Under the Big Top
Circuses and Sideshows
It was always a holiday when the circus came to town, and the travelling menageries, whether real or a hoax; fascinated Canadians of all ages.  Death defying acts, two headed dogs, fire-eaters and sword swallowers; all captivated their audiences, and even the Native Canadians enjoyed a good circus, or 'Freak Show' as they often turned out to be.
For weeks in advance, colourful posters could be seen about town, generating excitement as everyone anxiously awaited it's arrival.  There were usually two shows a day, for the admission price of 50 cents per show, relatively high for the period; but they always packed them in. 

Favourites were General Tom Thumb and the beloved elephant Jumbo, whose images appeared on post-cards, cans, advertisements, trade cards and on all kinds of products.
Aside from the circus, there was a constant procession of travelling theatrical groups; playing at inns and taverns, when there was no theatre; and winter evenings were filled with lecturers from England, France and the United States, their talks ranging from mesmerism to the new electricity, spiritualism, photography, and the popular 'science' of phrenology.
Mr. and Mrs. Tom Thumb
Phrenology was the fad of assessing a person's abilities and personality by examining the bumps on their skull, and many books and magazines of the period provided charts showing the bumps and their attributes, for those who wished to try this in the privacy of their own parlour. Even medical men employed this examination to diagnose patients, and travelling professors of phrenology always had a full house, especially after Queen Victoria herself had her son's head examined (no pun intended) to see why he was not more like his father.
Another popular event that created a lot of hype beforehand, was the annual Agricultural Fair, which was a means of spreading new ideas on husbandry, to improve stock, and to introduce the machines that were gradually making an appearance.  Associated with this were flower shows, seed competitions and exhibitions; displays of spinning, weaving, blankets, shawls, carpeting and counterpanes. There was livestock and "pedlars with Yankee notions" and of course, no fair would be complete without the 'Medicine Men'.

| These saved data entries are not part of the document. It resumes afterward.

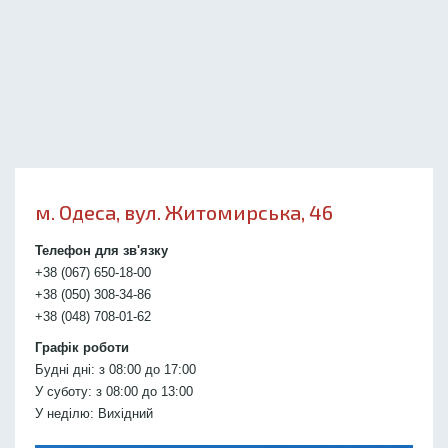
м. Одеса, вул. Житомирська, 46
Телефон для зв'язку
+38 (067) 650-18-00
+38 (050) 308-34-86
+38 (048) 708-01-62
Графік роботи
Будні дні: з 08:00 до 17:00
У суботу: з 08:00 до 13:00
У неділю: Вихідний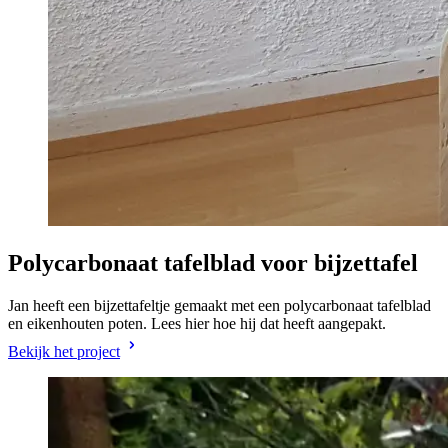
Polycarbonaat tafelblad voor bijzettafel
Jan heeft een bijzettafeltje gemaakt met een polycarbonaat tafelblad
en eikenhouten poten. Lees hier hoe hij dat heeft aangepakt.
Bekijk het project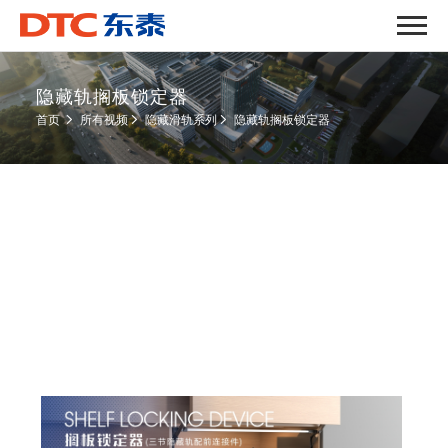
隐藏轨搁板锁定器
隐藏轨搁板锁定器
首页
所有视频
隐藏滑轨系列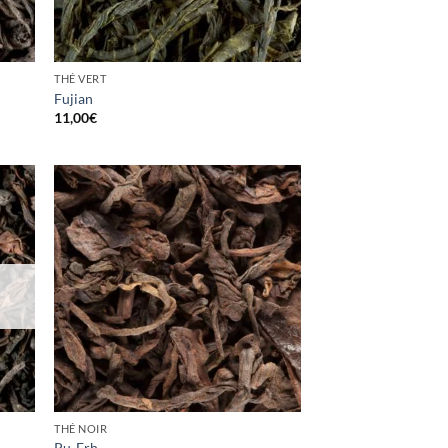
THÉ VERT
Fujian
11,00
€
uter
Ajouter
la
à la
list
wishlist
THÉ NOIR
Pu-Erh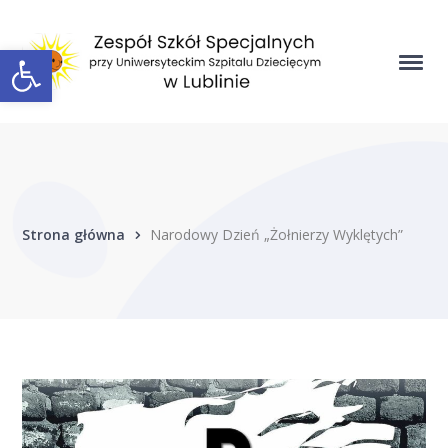
Open toolbar
Strona główna
Narodowy Dzień „Żołnierzy Wyklętych”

They also, always had a huge wheel of cheese on display, made of the finest milk obtainable, and one such fair in 1853, had a cheese wheel weighing seven hundredweight, "not made of 'double skimmed sky-blue', but of milk of the richest quality, which, from its size and appearance, might have feasted all the rats and mice in the province for the next twelve months".  (Life in the Clearing Susanna Moodie

Sights like this, inspired the poet James McIntyre of Ingersoll, Ontario, who in the 1880's tells of a monster wheel that eventually went to London where it astounded everyone; and that was before the days of refrigeration:
"To prove the wealth that here abounds
One cheese weighed, eight thousand pounds
Had it been hung in air at noon
Folks would have thought it was the moon,
It sailed with triumph o'er the seas,
'Twas hailed with welcome, queen of cheese."